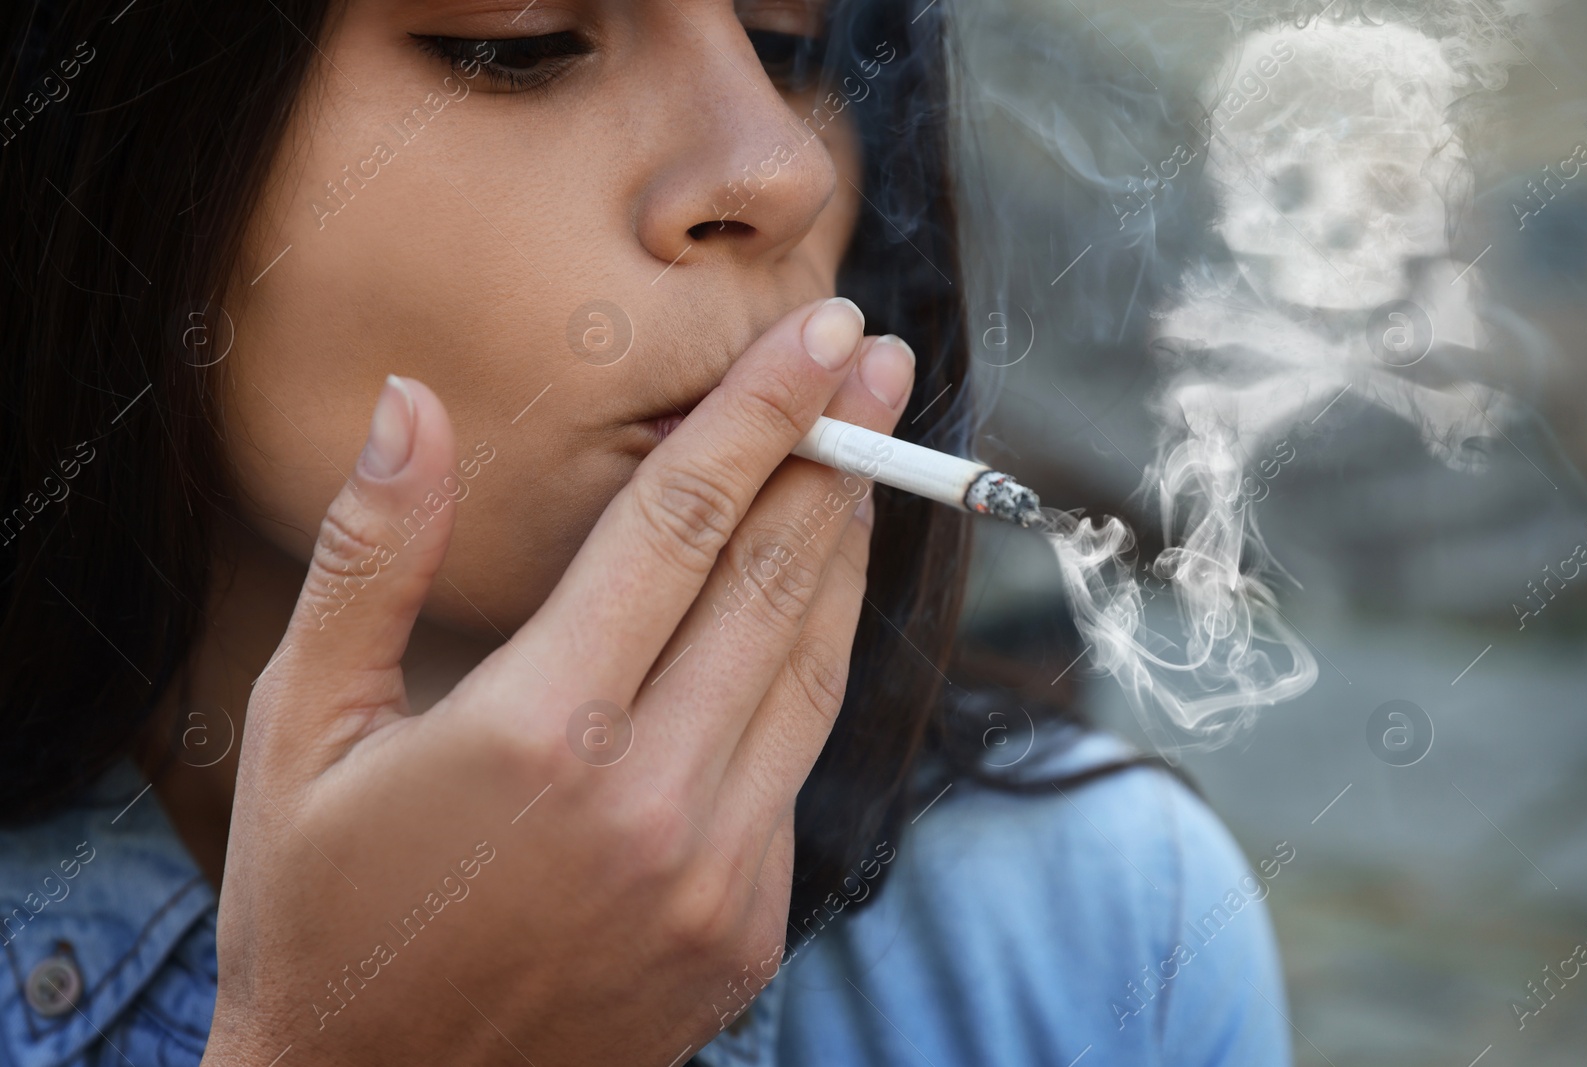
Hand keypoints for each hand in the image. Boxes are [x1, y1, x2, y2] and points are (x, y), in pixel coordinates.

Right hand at [201, 297, 917, 1065]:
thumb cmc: (319, 907)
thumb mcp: (302, 728)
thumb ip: (369, 560)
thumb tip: (410, 408)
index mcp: (542, 729)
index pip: (684, 521)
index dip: (762, 410)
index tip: (825, 331)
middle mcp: (654, 797)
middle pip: (778, 580)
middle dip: (835, 453)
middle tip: (879, 365)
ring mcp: (717, 872)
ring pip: (814, 668)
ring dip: (844, 552)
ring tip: (863, 461)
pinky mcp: (747, 926)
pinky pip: (799, 762)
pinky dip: (810, 668)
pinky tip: (805, 611)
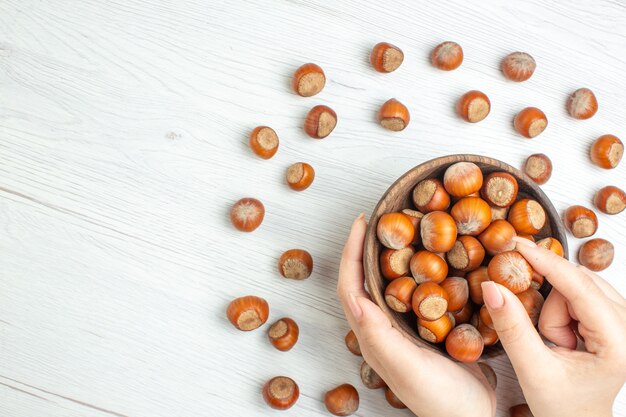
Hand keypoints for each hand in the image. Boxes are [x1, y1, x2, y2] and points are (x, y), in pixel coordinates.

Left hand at [337, 214, 495, 416]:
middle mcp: (383, 328)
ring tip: (407, 229)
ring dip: (393, 255)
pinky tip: (437, 257)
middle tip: (384, 218)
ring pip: (391, 283)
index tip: (363, 222)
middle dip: (369, 247)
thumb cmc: (439, 400)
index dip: (352, 253)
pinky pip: (417, 292)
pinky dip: (421, 270)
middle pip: (367, 280)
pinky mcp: (427, 328)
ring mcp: (405, 328)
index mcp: (372, 335)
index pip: (351, 286)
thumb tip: (354, 298)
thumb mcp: (406, 367)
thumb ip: (379, 336)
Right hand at [482, 236, 625, 416]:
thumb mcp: (532, 370)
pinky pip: (578, 294)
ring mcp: (624, 321)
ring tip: (555, 344)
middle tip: (542, 335)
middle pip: (578, 284)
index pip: (580, 288)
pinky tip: (561, 336)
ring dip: (554, 310)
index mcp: (618, 344)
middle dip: (549, 306)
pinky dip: (560, 309)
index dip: (546, 263)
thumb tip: (493, 287)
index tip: (518, 245)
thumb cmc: (563, 407)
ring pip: (576, 287)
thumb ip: (512, 328)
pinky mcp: (613, 318)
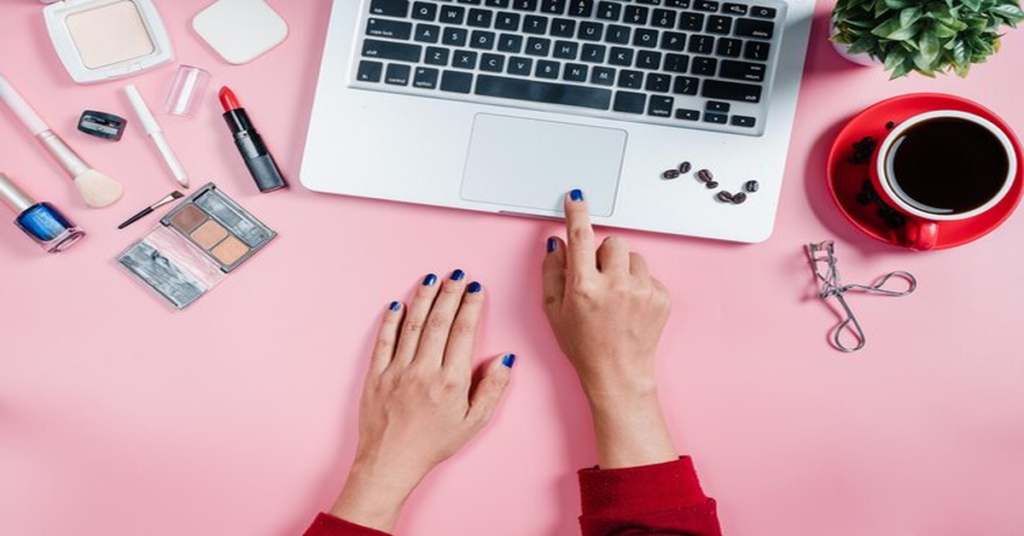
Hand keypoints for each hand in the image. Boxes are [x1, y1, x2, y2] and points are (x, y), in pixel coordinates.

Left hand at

----------------------------------------

Using the listing above, pick out each line that contains the word "middle", then copy it.

(Response to the exercise):
middle mcp: (654, 797)
middle pip: (778, 580)
middle dip: (835, 453)
middle tip: (879, 365)
middle mcp: (383, 328)
middle tip: (384, 218)
middle dip: (369, 247)
middle pip: (367, 280)
middle tip: (542, 335)
middle pip: (578, 284)
middle dip: (549, 306)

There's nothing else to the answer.